===== Page excerpt
Understanding Alternating Current: Voltage and Current Relationship Explained

[BIT1749]

when an AC passes through a capacitor,if the expression for alternating voltage is V=E×Sinωτ,the expression for current is (I×sin(ωτ+∏/2)).This shows that current leads voltage by a phase ∏/2.Also at τ=0,we have voltage=0 but there is a finite value of current.In absence of voltage at T=0,where from this current comes? please give detailed explanation & please don't consider it to be a home-work question.

 

[Andrew Mason]

when an AC passes through a capacitor,if the expression for alternating voltage is V=E×Sinωτ,the expression for current is (I×sin(ωτ+∏/2)).This shows that current leads voltage by a phase ∏/2.Also at τ=0,we have voltage=0 but there is a finite value of current.In absence of voltage at T=0,where from this current comes? please give detailed explanation & please don't consider it to be a home-work question.

Current only requires a voltage if there is resistance. In a superconductor (0 resistance), for example, current flows with no applied voltage. So the question you should be asking is what would stop the current from flowing in this circuit?
==========
===== Material shown
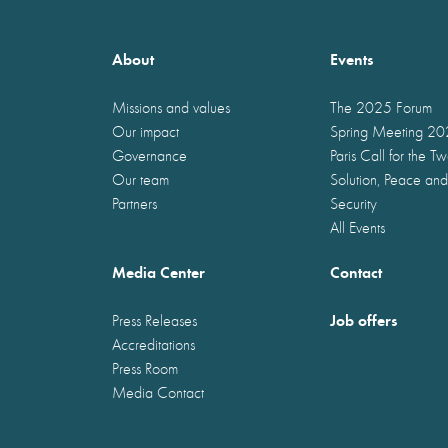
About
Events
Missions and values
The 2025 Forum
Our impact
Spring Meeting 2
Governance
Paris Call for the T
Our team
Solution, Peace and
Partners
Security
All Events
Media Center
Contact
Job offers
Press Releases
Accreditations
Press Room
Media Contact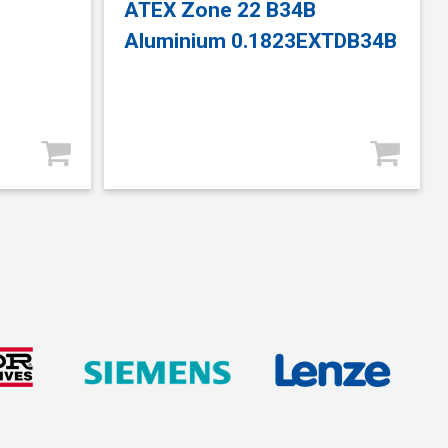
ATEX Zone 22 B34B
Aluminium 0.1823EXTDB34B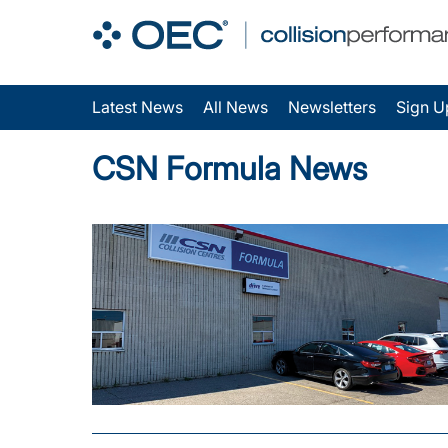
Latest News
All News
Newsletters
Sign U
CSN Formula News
==========
**Work task A:**
Reproduce word for word the passage of the AC capacitor thread that begins at the words "[Andrew Mason]" and stops after "in this circuit?".
**Work task B:**
Answer these questions from the AC capacitor thread:
(i) According to the opening post, what is the voltage at τ=0?
(ii) According to the reply, under what condition does current require a voltage?
(iii) What question does the reply say should be asked instead?
**Work task C:**
In the AC capacitor thread, the reply says current can flow even when no voltage is present. Explain in one to three sentences why it says this.

**Answer A:**
[Andrew Mason]

when an AC passes through a capacitor,if the expression for alternating voltage is V=E×Sinωτ,the expression for current is (I×sin(ωτ+∏/2)).This shows that current leads voltage by a phase ∏/2.Also at τ=0,we have voltage=0 but there is a finite value of current.In absence of voltage at T=0,where from this current comes? please give detailed explanation & please don't consider it to be a home-work question.

Current only requires a voltage if there is resistance. In a superconductor (0 resistance), for example, current flows with no applied voltage. So the question you should be asking is what would stop the current from flowing in this circuit?

**Answer B:**
(i) The voltage is 0.
(ii) Current requires a voltage only if there is resistance.
(iii) What would stop the current from flowing in this circuit?

**Answer C:**
The reply says current requires a voltage only when there is resistance. As an example, in a superconductor, which has zero resistance, current flows with no applied voltage.